Forest loss in RAAN, Nicaragua, photo I took from a plane during field work in 2017

I am often asked if studying narcotrafficking is dangerous for me. But as a scientist, we are not naming names or working with law enforcement, we are merely trying to understand broad phenomena and patterns shaping the world. The real risks are to people living in communities we study, and to the Central American journalists who are disappeared and killed in the region

As a scientist, I have spent most of my time studying narcotrafficking from a privileged distance- sitting behind my computer, analyzing pixel deforestation patterns and correlating them to drug trafficking data, and showing results to collaborators over Skype. Linking illicit activity to land change in satellites imagery required many collaborators because I do not have the decades of experience, relationships, or ethnographic lens required to ask people who live in affected Central American communities how drug trafficking capital works to clear forest.  My field work was always in collaboration with others who could read the landscape in ways I couldn't- and pulled back the curtain (but only part way!). Some of my collaborators publish with our research group under pseudonyms to protect their identity- and that of the communities they work with. I can't share photos of most of my field work in presentations or publications- our research team won't even publish or share high resolution maps of our forest loss analysis (we blur or coarsen the maps). It is our ethical responsibility to ensure our research does not help anyone target or further increase violence in these regions.

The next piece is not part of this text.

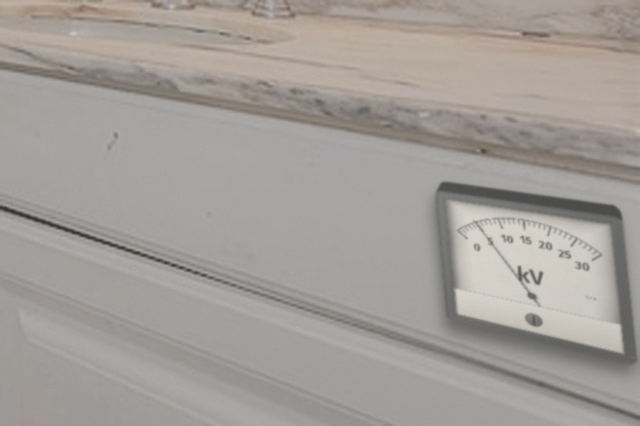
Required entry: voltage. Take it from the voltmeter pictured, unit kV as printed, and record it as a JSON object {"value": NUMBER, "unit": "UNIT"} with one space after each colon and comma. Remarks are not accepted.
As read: {"value": 5, "unit": "kV"}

Given the risks to local people and organizations, it becomes even more important for those able to do so to study illicit activity, and make the impacts of the War on Drugs visible and salient in conservation policy debates. The data on illicit activity are unusual- we cannot use surveys, census data, GDP, and other typical sources of social science data. We must be creative! Studying illicit activity requires multiple methods and disciplines to triangulate partial knowledge. But the data are there! One of my collaborators, Dr. Kendra McSweeney, requested data (like the Consolidated Counterdrug Database) for our study. With Dr. Jennifer Devine, we placed information requests via transparency laws to the Guatemalan government. Recently, I published a study that used news media as a proxy for drug trafficking. I found news media of drug trafficking explains an additional 5% of variation not explained by business-as-usual land change models. None of the data are perfect! But by getting a little creative with data and methods- we can quantify the role of illicit activity on landscapes.

 Media and CCDB data coverage and completeness over Central America. A) Total media events per department from 2000-2017. B) Total kilos of cocaine seized, lost, or delivered from 2000-2014, with labeled names of departments. C) Completeness measured in years of media observations present per department. D) Completeness measured in years of CCDB data per department.  Tellman, B., et al. (2020). Illicit drivers of land-use change: Narcotrafficking and forest loss in Central America. Global Environmental Change. https://doi.org/10.1016/j.gloenvcha.2020.102092

Mutt and Jeff, 1942.

Scientists often study causes of change using easily accessible data- instead of looking outside the lamplight. As the above cartoon shows- just because the light is better (or the data seems more common or available) doesn't mean we should limit the scope of our studies. In addition to increasing spatio and temporal resolution of satellite data- we have more access to data on social behavior, data leaks, financial transactions, and online news media than ever before. It's an exciting time to be a land change scientist. I can't wait to see the future studies that use these new types of data-revealing whats really shaping landscapes beyond the lamplight, and perhaps, the actors policies are failing to regulate.